Б. М. Паллон и М. К. Бутовский


В тот же день в их так называемой штаб-квартире появился неожиданный гость.

— Честь имею представиться! Доктор Михель, тоже сегодня приехал. Меня зовут Владимир Мартынович, — продолжал он, осматриваясь. — …Не очень уютно, но ничего. И я живу тут неподалеку. Вам, разумеется, интересно, что делается в городе? Вечером совещание, там все и узнаем. А пока, господа, предлагаю пройтись по улицам, посмотреть….

Харбин в то время был еще совсем молод. Центральную часть города занимал Новый Харбин, население которого составляли главным образом европейцы. Большие каменные дома принадлежали богатым купцам и чиновникам Китайско-Восточной железной дороги.
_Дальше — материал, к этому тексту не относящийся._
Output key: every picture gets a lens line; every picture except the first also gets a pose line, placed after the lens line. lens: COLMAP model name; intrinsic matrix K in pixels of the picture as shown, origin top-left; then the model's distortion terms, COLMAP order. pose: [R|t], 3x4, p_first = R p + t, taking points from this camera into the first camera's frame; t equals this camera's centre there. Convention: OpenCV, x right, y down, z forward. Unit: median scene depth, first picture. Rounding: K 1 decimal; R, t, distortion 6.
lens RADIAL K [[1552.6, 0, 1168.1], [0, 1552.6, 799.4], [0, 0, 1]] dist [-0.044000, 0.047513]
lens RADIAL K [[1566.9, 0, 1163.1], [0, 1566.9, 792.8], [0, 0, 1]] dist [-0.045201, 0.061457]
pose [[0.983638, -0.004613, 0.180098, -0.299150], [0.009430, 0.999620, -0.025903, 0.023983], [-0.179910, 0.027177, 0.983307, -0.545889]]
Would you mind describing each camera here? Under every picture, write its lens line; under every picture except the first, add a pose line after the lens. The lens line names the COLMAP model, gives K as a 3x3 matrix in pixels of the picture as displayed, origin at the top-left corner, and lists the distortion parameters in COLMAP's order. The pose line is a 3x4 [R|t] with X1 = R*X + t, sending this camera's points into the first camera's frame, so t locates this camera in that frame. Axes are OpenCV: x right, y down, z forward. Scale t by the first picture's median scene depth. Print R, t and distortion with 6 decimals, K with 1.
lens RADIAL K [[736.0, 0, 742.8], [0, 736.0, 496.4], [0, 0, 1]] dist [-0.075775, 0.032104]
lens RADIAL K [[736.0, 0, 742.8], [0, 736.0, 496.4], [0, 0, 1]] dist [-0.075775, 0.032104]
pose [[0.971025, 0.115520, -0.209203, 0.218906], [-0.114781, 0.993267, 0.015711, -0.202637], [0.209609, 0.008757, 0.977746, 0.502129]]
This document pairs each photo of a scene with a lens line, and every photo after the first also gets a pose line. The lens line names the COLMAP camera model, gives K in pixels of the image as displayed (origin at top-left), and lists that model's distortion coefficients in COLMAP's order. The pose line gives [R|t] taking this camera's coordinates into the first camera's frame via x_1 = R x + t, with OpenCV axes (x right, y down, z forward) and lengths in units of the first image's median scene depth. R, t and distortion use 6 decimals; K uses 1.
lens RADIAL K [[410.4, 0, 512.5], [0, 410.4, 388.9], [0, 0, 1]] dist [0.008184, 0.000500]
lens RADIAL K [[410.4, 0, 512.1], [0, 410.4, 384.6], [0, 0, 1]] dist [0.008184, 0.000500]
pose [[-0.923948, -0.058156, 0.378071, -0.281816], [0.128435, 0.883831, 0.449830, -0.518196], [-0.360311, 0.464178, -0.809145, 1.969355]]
В китайской части Харбина — Городе-Пристани — поражала вопиющая нищета. Здесь в приземистых, саманного типа, постройках — фанзах — ютилась беднота, нещадно эксплуатируемая иностранными промышленниками. Почти все окна в фанзах были заклеены промасленной бумагой, сквозь которую едва пробивался свет. Еще более безотрадную картину представляла восточная часть города — Старый Харбин и пригород Модягоу. Слепленные из самана или дощатые мазанки жались одна к другой, образуя косые переулки.